§ EXTRACT
Horses were introduced to Java in unknown date, they are descended from Tibetan or Mongol-type horses. It is possible that ancient stocks were brought to Indonesia by the Chinese Tang dynasty in the 7th century, recorded as being given to Dja-va (Kalingga kingdom), Dva-ha-la, and Dva-pa-tan (Bali). Mongolian horses are probably captured during the Mongol invasion of Java (1293). If this is true, the Java pony would owe much of its roots to the Mongolian horse as well as horses obtained from other areas of western Asia like India and Turkmenistan.

In the 14th century AD, Java became an important horse breeder and the island was even listed among horse suppliers to China. During the Majapahit period, the quantity and quality of Javanese horse breeds steadily grew. In 1513 CE Tomé Pires praised the highly decorated horses of Javanese nobility, complemented by gold-studded stirrups and lavishly decorated saddles that were "not found anywhere else in the world".

It is likely that Sumbawa horse was introduced to the island by the Javanese people of Majapahit Empire, who conquered the island in the 14th century. The sultans of Bima and West Sumbawa are deemed to possess numerous horses. Sumbawa and the Sumba (Sandalwood) horse are supposed to be close from the Mongolian Horse. Although Arabic origin is often cited in ancient documents (including the Dutch ones), there is no evidence of this in Indonesian horses and Sumbawa ponies.

§ WORK REQUEST 1
Please rewrite the passage on Javanese horses between "In the 14th century AD, Java" and "and Sumbawa ponies.", inclusive, putting "steeds" in place of "horses".
§ WORK REQUEST 2
List every kingdom, dynasty, or empire named in the passage on Javanese horses.

§ DATASET EXCERPTS
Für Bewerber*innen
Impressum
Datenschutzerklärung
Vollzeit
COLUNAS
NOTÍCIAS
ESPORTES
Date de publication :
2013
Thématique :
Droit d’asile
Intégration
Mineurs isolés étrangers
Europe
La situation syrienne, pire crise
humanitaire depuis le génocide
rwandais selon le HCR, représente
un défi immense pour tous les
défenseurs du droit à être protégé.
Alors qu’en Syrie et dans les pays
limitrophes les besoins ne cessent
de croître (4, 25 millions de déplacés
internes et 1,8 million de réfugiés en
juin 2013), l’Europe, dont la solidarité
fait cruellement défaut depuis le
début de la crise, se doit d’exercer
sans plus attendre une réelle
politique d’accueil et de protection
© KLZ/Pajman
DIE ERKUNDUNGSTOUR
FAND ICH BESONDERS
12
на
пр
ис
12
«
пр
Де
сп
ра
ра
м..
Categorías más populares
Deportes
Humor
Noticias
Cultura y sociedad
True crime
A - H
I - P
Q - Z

§ RESPONSE 1
In the 14th century AD, Java became an important horse breeder and the island was even listed among horse suppliers to China. During the Majapahit period, the quantity and quality of Javanese horse breeds steadily grew. In 1513 CE Tomé Pires praised the highly decorated steeds of Javanese nobility, complemented by gold-studded stirrups and lavishly decorated saddles that were "not found anywhere else in the world".

It is likely that Sumbawa horse was introduced to the island by the Javanese people of Majapahit Empire, who conquered the island in the 14th century. The sultans of Bima and West Sumbawa are deemed to possess numerous steeds. Sumbawa and the Sumba (Sandalwood) horse are supposed to be close from the Mongolian Horse. Although Arabic origin is often cited in ancient documents (including the Dutch ones), there is no evidence of this in Indonesian steeds and Sumbawa ponies.

§ RESPONSE 2
Tang dynasty
Kalingga kingdom
Majapahit Empire